Last night, in an effort to optimize performance of the test administration system used in New Jersey, Pearson made some adjustments that were deployed Tuesday night through Wednesday morning. In doing this, Pearson introduced an unexpected problem that restricted access to the administrative system. We are correcting the issue and will work to ensure it does not happen again.

We do apologize and continue to communicate with the New Jersey Department of Education with any and all updates.”   The fault with the testing, then, lay with a single employee of Pearson who adjusted the system, according to the Pearson spokesperson.  As a result, all New Jersey students in grade 3 to 11 lost a full day of instruction.

Laura Slover, CEO of PARCC Inc., the project manager for the PARCC assessment, stated, “We are disappointed by the disruptions in testing that were created today as a result of errors on the part of Pearson. These kinds of mistakes are unacceptable. 

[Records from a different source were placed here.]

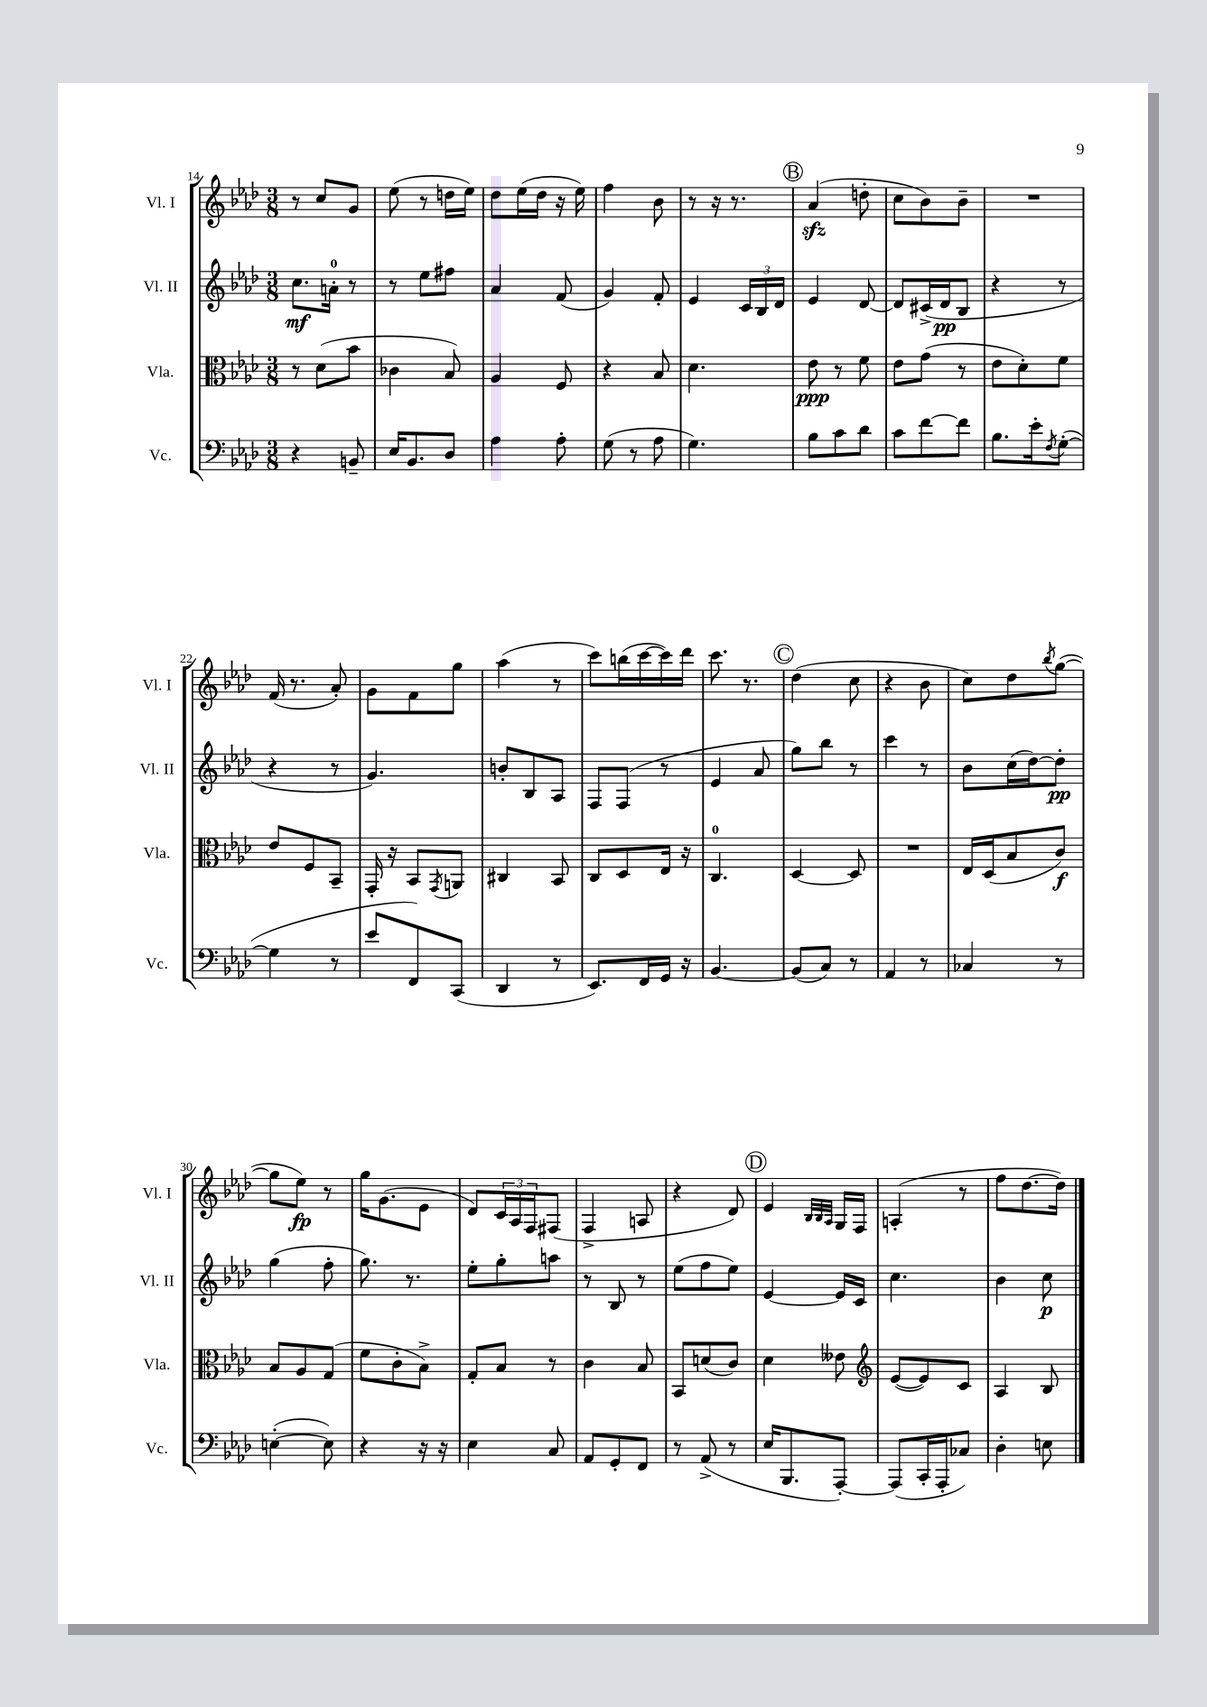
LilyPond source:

<<
\new StaffGroup <<
\new Staff = "s0" \with { instrumentName = "Vl. I" shortInstrumentName = "Vl. I" } {
    \clef treble \key aes \major \numericTimeSignature \time 3/8
    r8 c''8 g'8 |
    ees''8( r8 d''16 ees''16) |
    des''8 ees''16( des''16 r16 ees''16) |
    f''4 bes'8 |
    r8 r16 r8. |
    \mark \markup { \circle "B" } aes'4\sfz( d''8-. |
    c''8 bes'8) bes'8-- |
    R4. |
    f'16( r8. aes'8-.) |
    g'8 f'8 g''8 |
    aes''4( r8 |
    c'''8) b''16( c'''16~ c'''16) des'''16 |
    c'''8. r8. |
    \mark \markup { \circle "C" } des''4( c''8 |
    r4 bes'8 |
    c''8) des''8 \acciaccatura { bes''8 } g''8~( |
    g''8 ees''8\fp) r8 |
    g''16 g'8.( ees'8 |
    des'8) \tuplet 3/2 { c'16 aes16 f16 } fis8( |
    f4-> a8 |
    r4 des'8) |
    \mark \markup { \circle "D" } ees'4 \grace { bes32 bes32 aes32 } g16 f16 |
    a4-.( r8 |
    f''8 des''8.~ des''16) \bar "|." |
}
\new Staff = "s1" \with { instrumentName = "Vl. II" shortInstrumentName = "Vl. II" } {
    \clef treble \key aes \major \numericTimeSignature \time 3/8
    c''8.\mf a'16-0-. r8 |
    r8 ees''8 fis''8 |
    aes'4 f'8( |
    g'4) f'8-. |
    ees'4 \tuplet 3/2 { c'16 bes16 des'16 } |
    \mark \markup { \circle "B" } ees'4 des'8~ |
    des'8 cis'16->( des'16\pp bes8 |
    r4 r8 |
    r4 r8 |
    g'4.) |
    b'8-. bes8 aes8 |
    f8 f8( r8 |
    ees'4 aes'8 |
    \mark \markup { \circle "C" } g''8) bes''8 r8 |
    c'''4 r8 |
    bes'8 c''16( des''16~) des''8-.\pp |
    g''4( f''8-. |
    g''8.) r8. |
    ees''8-. g''8-. a''8 |
    r8 bes8 r8 |
    ees''8( f''8 ees''8) |
    \mark \markup { \circle "D" } ees'4~ ees'16 c'16 |
    c''4. |
    bes'4 c''8\p \bar "|." |
}
\new Staff = "s2" \with { instrumentName = "Vla." shortInstrumentName = "Vla." } {
    \clef alto \key aes \major \numericTimeSignature \time 3/8
    r8 des'8( bes'8 |
    ces'4 bes8) |
    aes4 f8 |
    r4 bes8 |
    des'4. |
    \mark \markup { \circle "B" } ees'8\ppp r8 f'8 |
    ees'8 g'8( r8 |
    ees'8 des'8-.) f'8 |
    ees'8 f8 bes,8-- |
    g,16-. r16 bes,8 \acciaccatura { g,8 } a,8 |
    cis4 bes,8 |
    c8 des8 ees16 r16 |
    c4.-0 |
    \mark \markup { \circle "C" } des4~ des8 |
    R4. |
    ees16 des16( bes8 c'8\f) |
    bes8 aes8 g8( |
    f'8 c'8-. bes8->) |
    g8-. bes8 r8 |
    c'4 bes8 |
    bes,8 d'8( c'8) |
    \mark \markup { \circle "D" } des'4 eeses'8 |
    \clef treble ees'8~( ees'8) c'8 |
    aes4 bes8 \bar "|." |
}
\new Staff = "s3" \with { instrumentName = "Vc." shortInstrumentName = "Vc." } {
    \clef bass \key aes \major \numericTimeSignature \time 3/8
    r4 b,8-- |
    ees16 bes,8. des8 |
    aes4 aes8-. |
    g8( r8 aes8 |
    g4.) |
    \mark \markup { \circle "B" } bes8 c'8 des'8 |
    c'8 f'8~ f'8 |
    bes8. ees'16-. \acciaccatura { f8 } g8~-.( |
    g4 r8 |
    ees'8 f,8) c,8( |
    des,4 r8 |
    ees,8.) f,16 g,16 r16 |
    bes,4.~ |
    \mark \markup { \circle "C" } bes,8( c8) r8 |
    aes,4 r8 |
    ces4 r8 |
    e4~-.( e8) |
    r4 r16 r16 |
    ees4 c8 |
    aes,8 g,8-. f,8 |
    r8 aes,8->( r8 |
    \mark \markup { \circle "D" } ees16 bes,,8. aes,,8~-.) |
    aes,,8( c,16-. aes,,16-. ces8) |
    des4-. e8 \bar "|." |
}
>>
>>
\layout { \context { \Score currentBarNumber = #14 } }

The PARCC test is broadly considered the best assessment in the nation not only because of its industry-best capacity to accurately measure academic skills and knowledge, but also because of its superior technical quality. Since PARCC assessments were launched last year, over 17 million online PARCC tests have been successfully administered without disruption, including the 2.5 million tests this spring.   

Mistakes like the one that occurred today are indefensible. It is important to us that these tests be administered in a way that eliminates avoidable disruptions and inconveniences, and earlier today, leaders from New Jersey and PARCC Inc. delivered that message to Pearson in the strongest possible terms.”

Pearson Education was on the line today for its disturbance of students’ education, test delivery, and assessment implementation.  Called “indefensible mistakes,” “disruptions,” and “massive failures,” the enormous problems seem unlikely to have been caused by a “technical glitch introduced by a Pearson employee.”   Talk about being thrown under the school bus.